La nuit était bien avancée quand elle entendit gratter à sa porte. Un tout petit gratouillis. Animée d’un fol espoir, elle bondit à la porte et l’ouvrit. Mais ce n’était pas le petit garçon aux cheveux rouges, c’était un petit chien aux poils jaunes. Il lui fit des fêtes, lui lécha les mains et le visage.
- Je croyais trouver quelqu’un d’autre, se dit la jeune femme à haute voix. - Moi non, lui répondit le chien, je savais que j’allais te trouver… Je suis le petit garçon ajouta-t-il aussitôt en voyant la mine stupéfaite de la jeune femme, mais je me suis transformé en chien. Comme ça je pourrai rester avec toi pour toujours. Et il se mit à rire. - Mais, tu sais rire ? fit la jeune femme. - Bien sûr répondit le petit chien puisque je suis un garçon. J’ai changé ma forme mais je n’ai pas changé mon cœur.
Et depuis, dans le village, on peut rencontrer un petit chien jaune, pas plus gros que trois châtaignes, qui sourit quand on parle du petit garçon aux cheveux rouges qui a disparu sans laisser de trace. Quant à la jeune femme, elle vécut avec le petit chien sans que jamais personne ne lui demande d’où il venait et comment il était arrivé là. Cependant en plus des paniers d'huîtres, des cagettes de légumes, des brassées de fleurs que les galants ne se lassaient pas d’apporter, il y avait en plus un bel os à moelle.
Le temps passa lentement. À la longue, les galants se firent moins pressants. Certains étaient partis chercher fortune ailleurs, d'autres, lassés par une si longue attente, préférèrent épouser les filles de leurs voisins, et d'autres, enfin, se résignèrent au célibat ; si bien qu'il arriva un jour où plus grand monde ne vint courtiser la belle. Seuls les irréductibles amoureux continuèrent à lui rendre visite et la belle finit par leur accorder ses faveurs. Cependant il y avait une condition, il fallait que le petit chien gratifie le prétendant d'un beau sourire. C'était le signe qu'il était bon et bien et que le petit garçon acceptait de le voir comme beau-père virtuel et temporaire.

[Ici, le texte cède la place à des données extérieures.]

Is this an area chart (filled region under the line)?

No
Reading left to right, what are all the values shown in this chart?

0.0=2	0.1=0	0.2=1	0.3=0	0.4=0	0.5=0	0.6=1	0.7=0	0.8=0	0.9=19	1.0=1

Voilà donc l'histoire du petit chien qui souriait. Si vous ne me croyez pas, allez donc faire un tour à Vauvenargues, tapez à toutes les portes des maisons du village et, quand vous verrez un petit chien jaune plein de poils devant les yeux, penchez-vous vers lui et demandez-lui s'il a des nouvelles d'un petit garçon aux cheveux rouges. S'il vous sourit, vous pourrez entrer présenter vos hommages à la dame de la demeure, sinon passez votre chemin sans rien dire à personne.